Gold steadied in Europe on Friday, arresting a slide that took it to two-week lows earlier in the session, as lower prices tempted some buyers back to the market amid persistent fears over the euro zone debt crisis.

The VIX index, Wall Street's chief measure of investor anxiety, closed at its highest since March 2009 on Thursday, on growing fears that the euro zone's handling of its sovereign debt problems could jeopardize the global economic recovery.

Spot gold was bid at $1,181.50 an ounce at 0916 GMT, against $1,181.10 late in New York on Thursday. U.S. gold futures for June delivery on the COMEX division of the New York Mercantile Exchange fell $6.70 to $1,181.90 an ounce.

Prices earlier fell to a low of $1,166.50 an ounce, down more than 5 per cent from last Friday. Traders say prices are due a period of consolidation after rising 6 per cent in the first two weeks of May to record highs at $1,248.95 an ounce.

"We traded up from $1,125 to the high at $1,248 not even in a month, so it is quite normal that you have a movement against that," said Commerzbank trader Michael Kempinski.

"There is really too much investor money in there, and the funds are not all interested in the long term performance. Long term, I'm not really worried, I'm sure gold is coming back."

The correction in prices is also likely to bring more demand for physical gold, in the form of coins, bars and jewellery, Mr. Kempinski said. "It's good to have a healthy consolidation, so that the physical market comes back into line."

Equity markets extended losses on Friday, on persistent concerns over euro zone sovereign debt levels and tougher financial regulation. European shares were down 0.5 per cent in early European trade.

The euro clung onto its gains against the dollar as fears of currency intervention rose. Oil prices meanwhile fell back below $70 a barrel, having touched their lowest since July on Thursday.


Investment demand for physical gold continued to be firm, meanwhile, with holdings of the world's largest gold-backed exchange-traded fund, New York's SPDR Gold Trust , at a record 1,220.152 tonnes on Thursday.

The gold exchange-traded products operated by London's ETF Securities were also little changed on Thursday.

The resilience of ETF holdings during gold's latest leg lower has cheered investors who believe the longer-term outlook for the metal against a backdrop of volatility in the wider markets and rising fears over euro zone debt levels is positive.

"The move in gold has been really unusual, given the level of concern in the markets," said Nick Bullman, managing director of Bullman Asset Management.

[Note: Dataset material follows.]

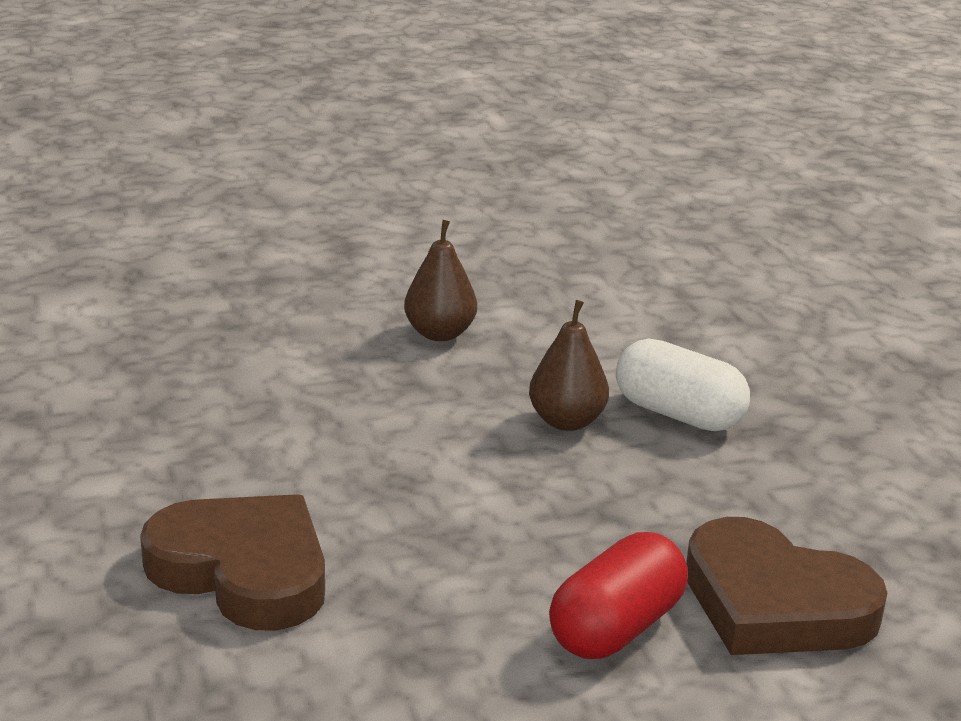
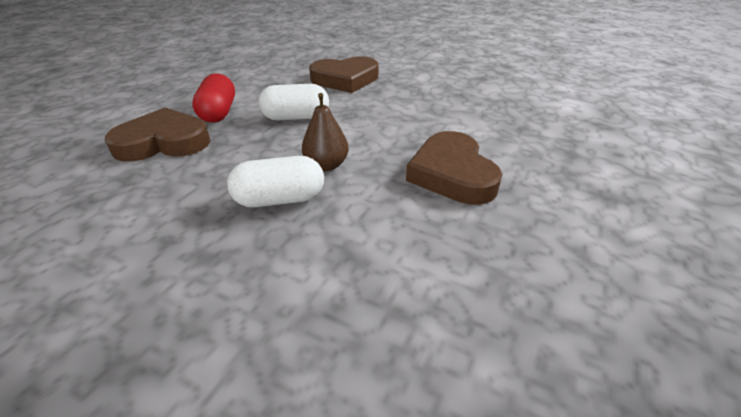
camera: 135 degrees right, 10 degrees up
(440, 333) = (452, 174): brown pear -> brown heart
(493, 526) = (296, 117): none -> white capsule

"My view is still that in a period of strong monetization by governments, it will come out as the only real store of value," he said. "It can get to $1,300 this year, and it will go higher if things spiral out of control. This is a great buying opportunity."

Among other precious metals, platinum and palladium recovered some of the losses that took them to their lowest since early February in Asia overnight.

Platinum hit a low of $1,449, a 15.5 per cent drop from last Friday's level, and was later at $1,490.45 an ounce against $1,509. Palladium fell as low as $393 an ounce, down 25 in the week so far, was later at $410.93 versus $412.75.

"Encouragingly there is little sign of a mass exodus of ETF investment exposure, and given the scale of correction, current levels may be looking attractive to longer-term investors given the improving fundamental outlook," said James Moore, an analyst at TheBullionDesk.com.

Silver was bid at $17.70 an ounce against $17.59.